Jackson Robert C, Radivoyevitch Tomas
Pharmacometrics Ltd, 51 North Road, Whittlesford, Cambridge, CB22 4NZ, UK.
Department of Quantitative Health Sciences, Cleveland Clinic, Cleveland, Ohio, USA.
AAPS J. 2016 Jul;18(4):914-22. doi: 10.1208/s12248-016-9905-2. Epub 2016 Mar 23.
The t(9;22) translocation that causes chronic myeloid leukemia (CML) drives both transformation and the progression process that eventually results in the disease changing to acute leukemia. Constitutively activated Bcr-Abl signaling in CML creates high levels of reactive oxygen species (ROS) that produce 8-oxo-guanine in DNA; this is mutagenic and causes chronic phase (CP) progression to blast phase (BP). We modeled three types of mutations involved in this progression: mutations that result in myeloid progenitor cells proliferating independently of external growth factors; mutations causing failure of myeloid progenitor cells to differentiate; and mutations that enable these cells to survive independently of attachment to marrow stroma. We further modeled tyrosine kinase inhibitors (TKI) as restoring myeloid cell apoptosis and preventing ROS-driven mutagenesis, and mutations that cause TKI resistance. We suggest that the unusually low rate of resistance to TKI arises because these drugs deplete ROS, which in turn decrease mutation rates.

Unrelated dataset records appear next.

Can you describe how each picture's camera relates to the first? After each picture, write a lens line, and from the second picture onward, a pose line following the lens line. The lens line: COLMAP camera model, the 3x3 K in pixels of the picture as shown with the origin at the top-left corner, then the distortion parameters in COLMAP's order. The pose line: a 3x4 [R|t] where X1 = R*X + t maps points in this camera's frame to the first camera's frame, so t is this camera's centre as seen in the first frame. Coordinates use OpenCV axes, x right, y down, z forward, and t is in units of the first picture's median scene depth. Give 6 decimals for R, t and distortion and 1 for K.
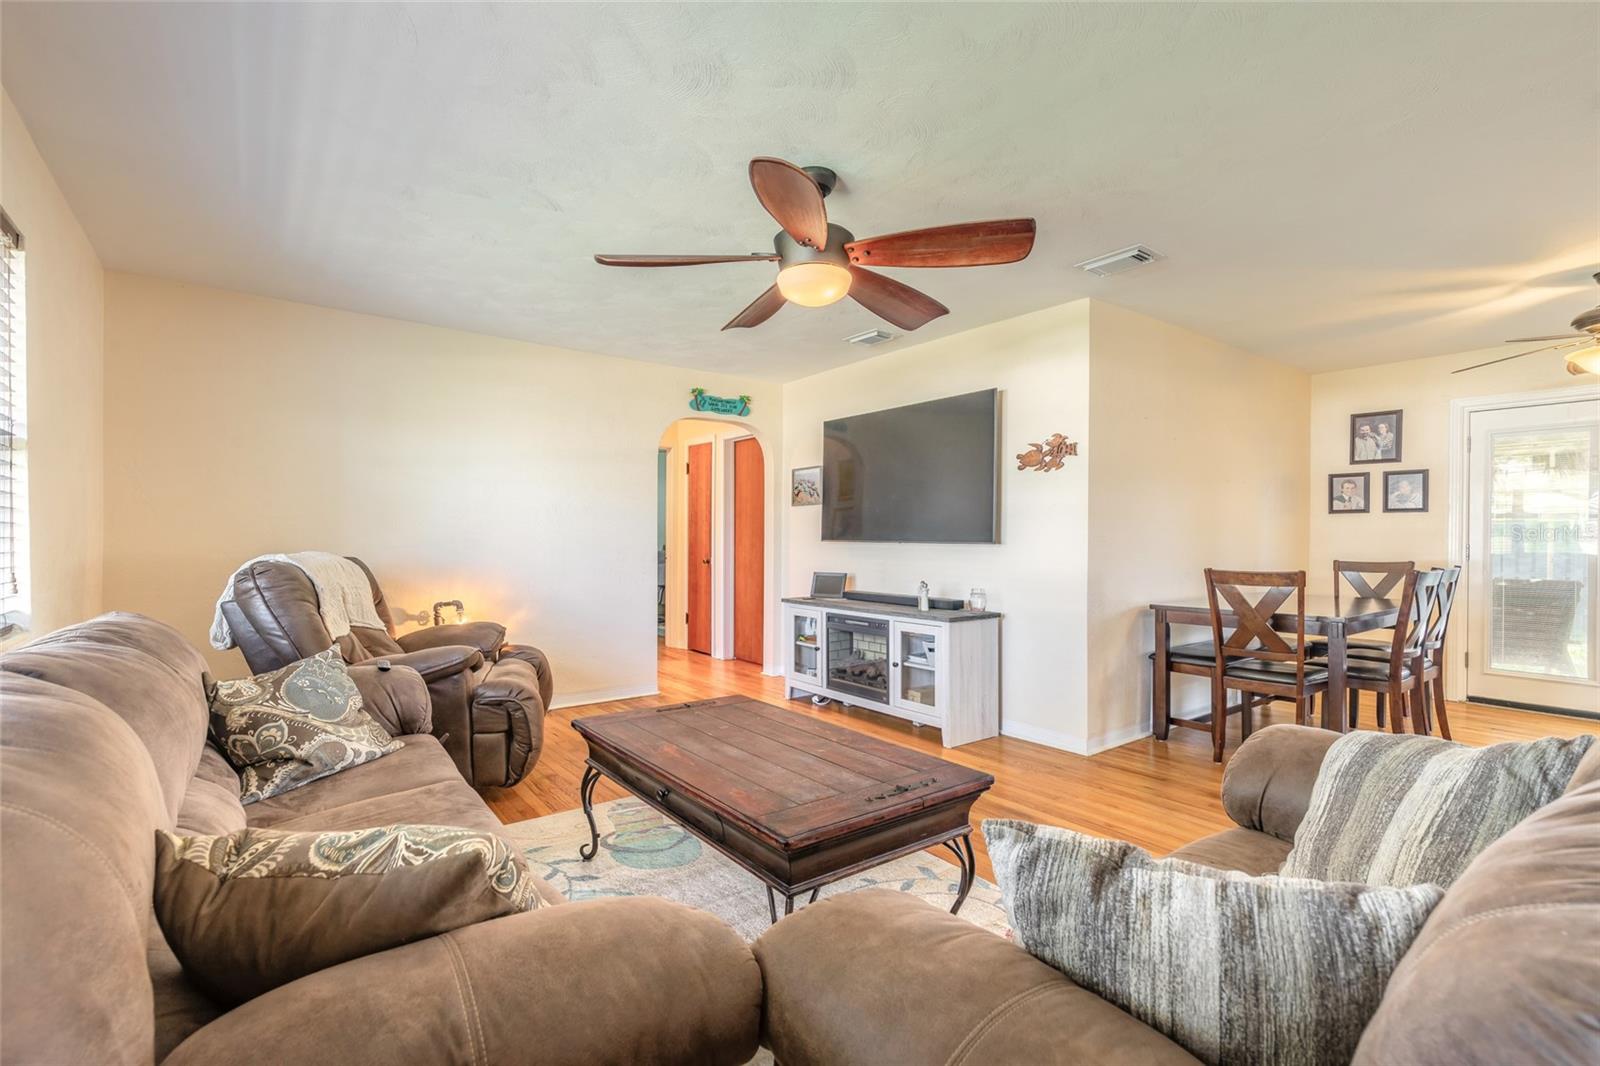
lens RADIAL K [[721.0, 0, 793.4], [0, 721.0, 538.8], [0, 0, 1]] dist [0.010927, -0.000168]
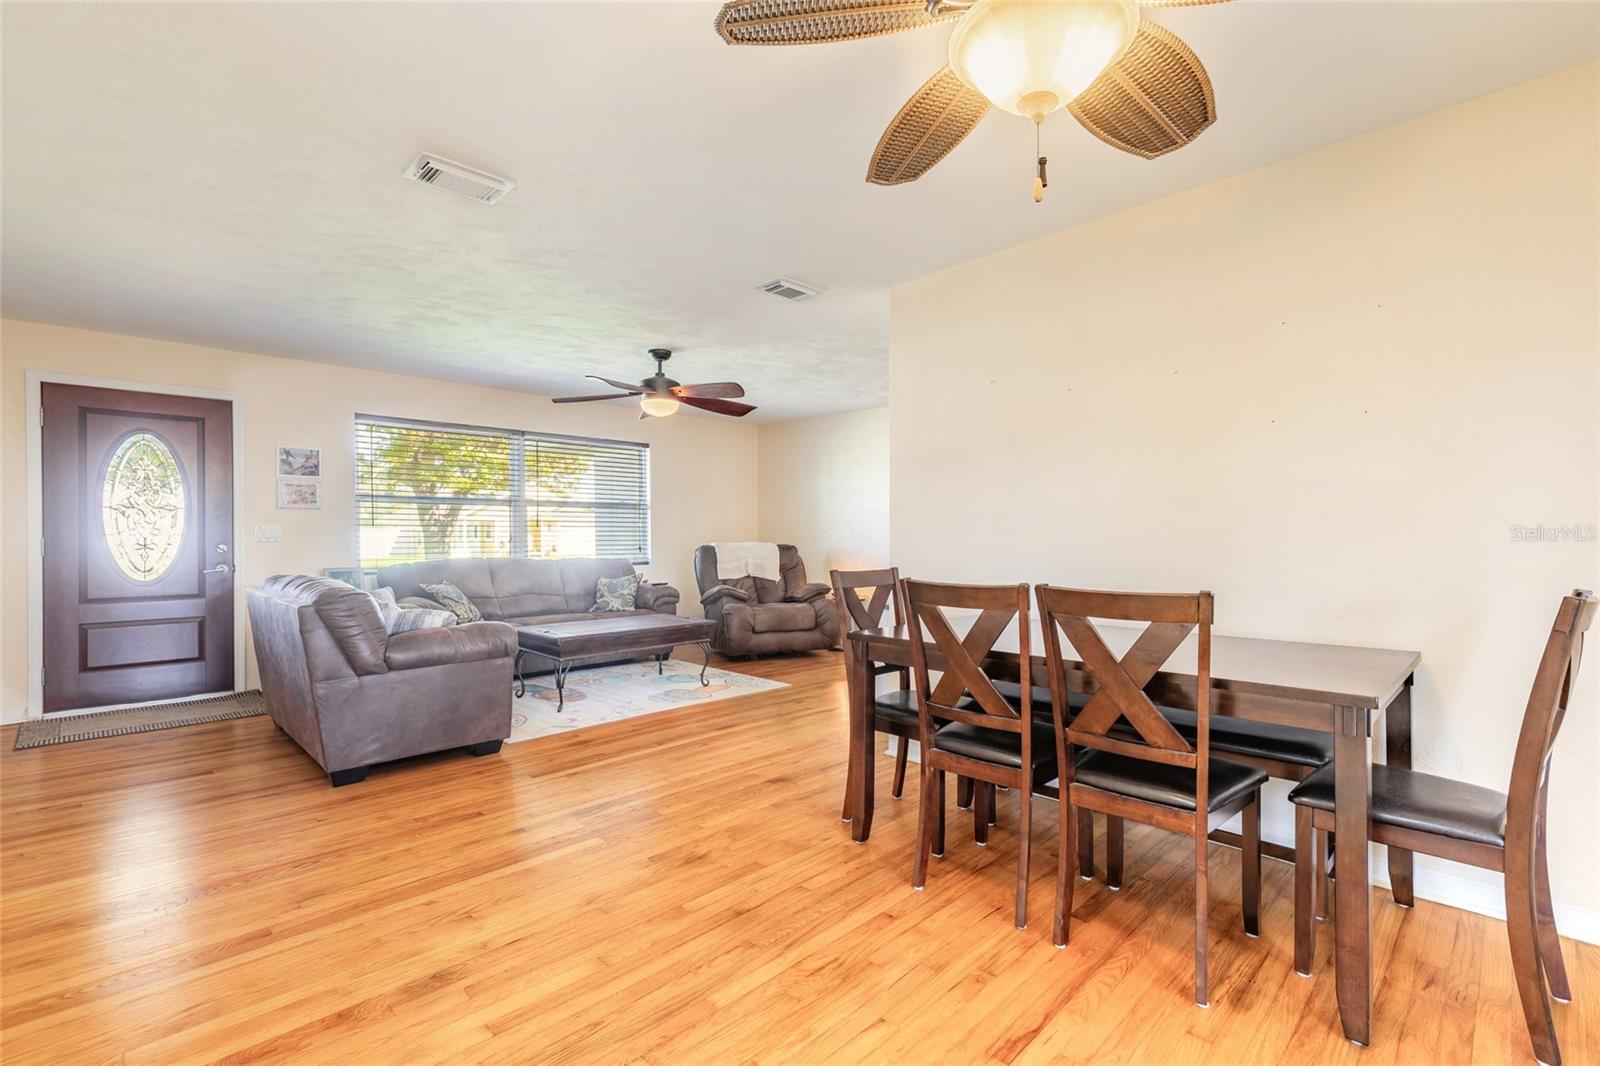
lens RADIAL K [[721.0, 0, 793.1], [0, 721.0, 535.3], [0, 0, 1]] dist [0.010927, -0.000168]
pose [[0.130768, -0.001492, -0.991412, 1.254093], [-0.000418, 0.999999, -0.001560, 0.001153], [0.991413, 0.000618, 0.130768, 0.680165]]
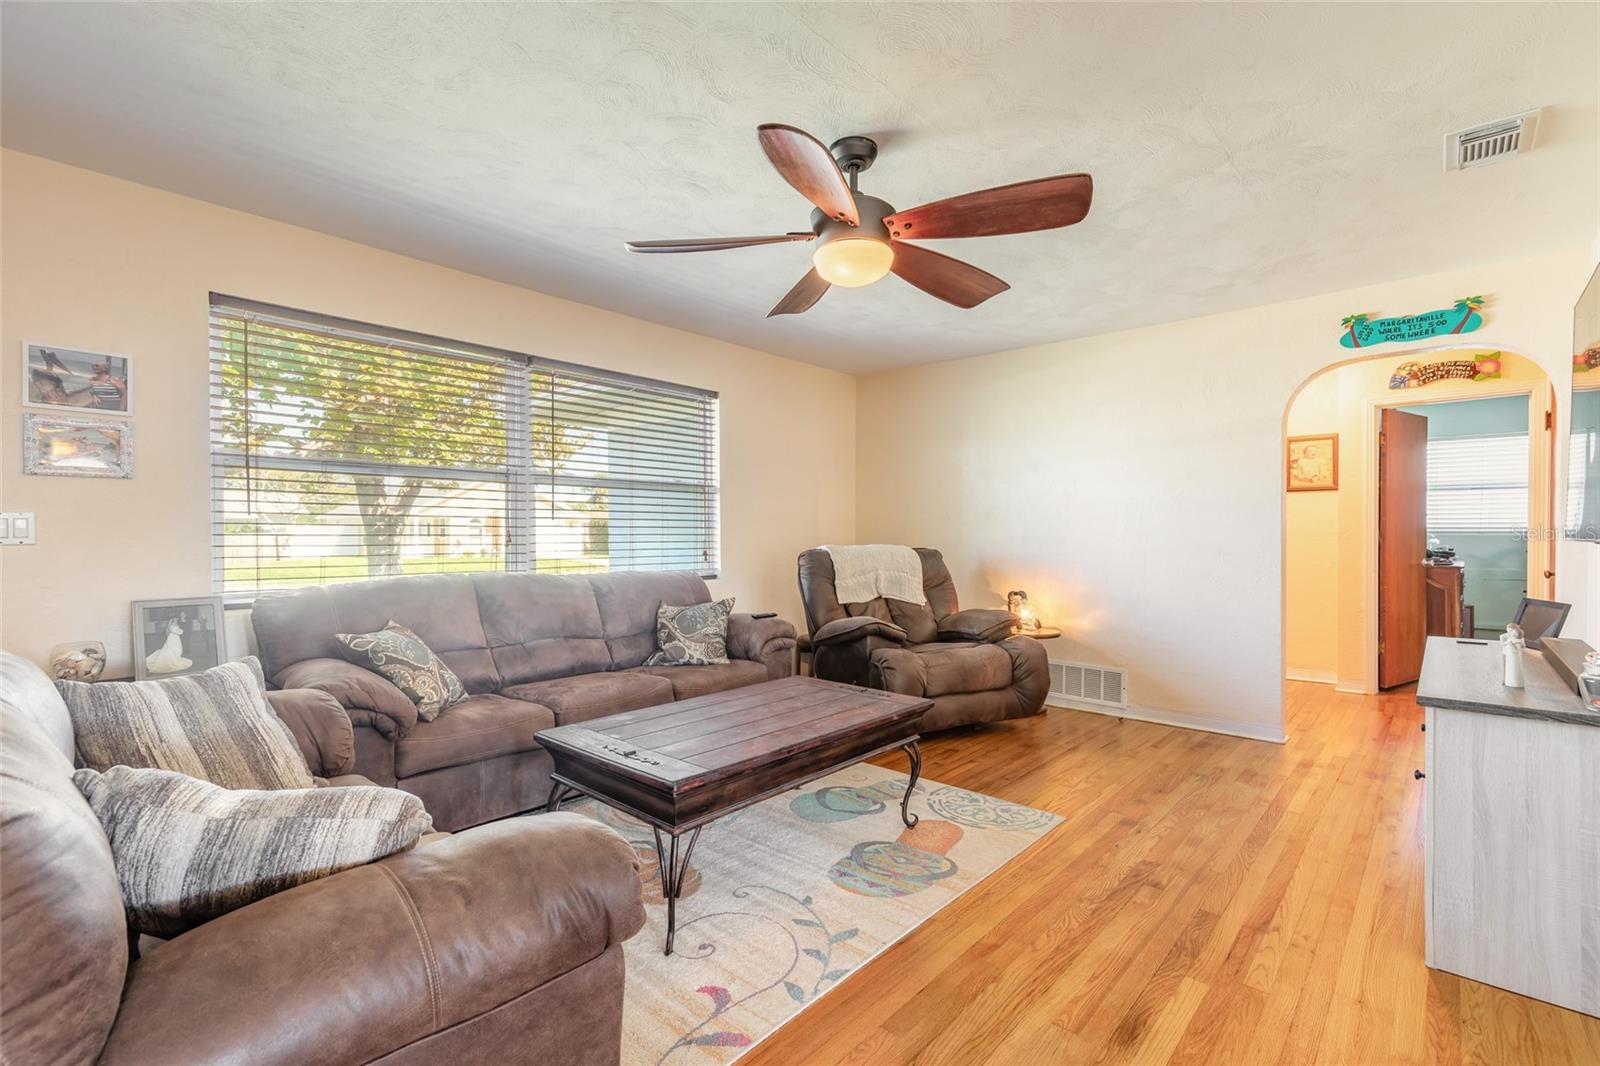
lens RADIAL K [[721.0, 0, 791.5], [0, 721.0, 535.7], [0, 0, 1]] dist [0.010927, -0.000168]
pose [[0.184370, 0.000224, -0.982857, 0.582987], [-0.002399, 0.999997, -0.000223, 0.001522], [0.982854, 0.002399, 0.184370, 0.460688]]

导致慢性粒细胞白血病(CML)的t(9;22)易位驱动了细胞转化以及最终导致疾病转变为急性白血病的进展过程。CML中组成性激活的Bcr-Abl信号传导产生高水平的活性氧(ROS),ROS会在DNA中产生8-氧代鸟嘌呤;这具有致突变性,并导致慢性期(CP)进展为急变期(BP)。我们对这一进展过程中涉及的三种类型的突变进行了建模:导致髓系祖细胞独立于外部生长因子增殖的突变;导致髓系祖细胞分化失败的突变;以及使这些细胞能够在不依赖附着于骨髓基质的情况下存活的突变。我们进一步将酪氨酸激酶抑制剂(TKI)建模为恢复髓系细胞凋亡并预防ROS驱动的诱变作用,以及导致TKI耐药的突变。我们认为,对TKI的耐药率异常低是因为这些药物消耗了ROS,进而降低了突变率。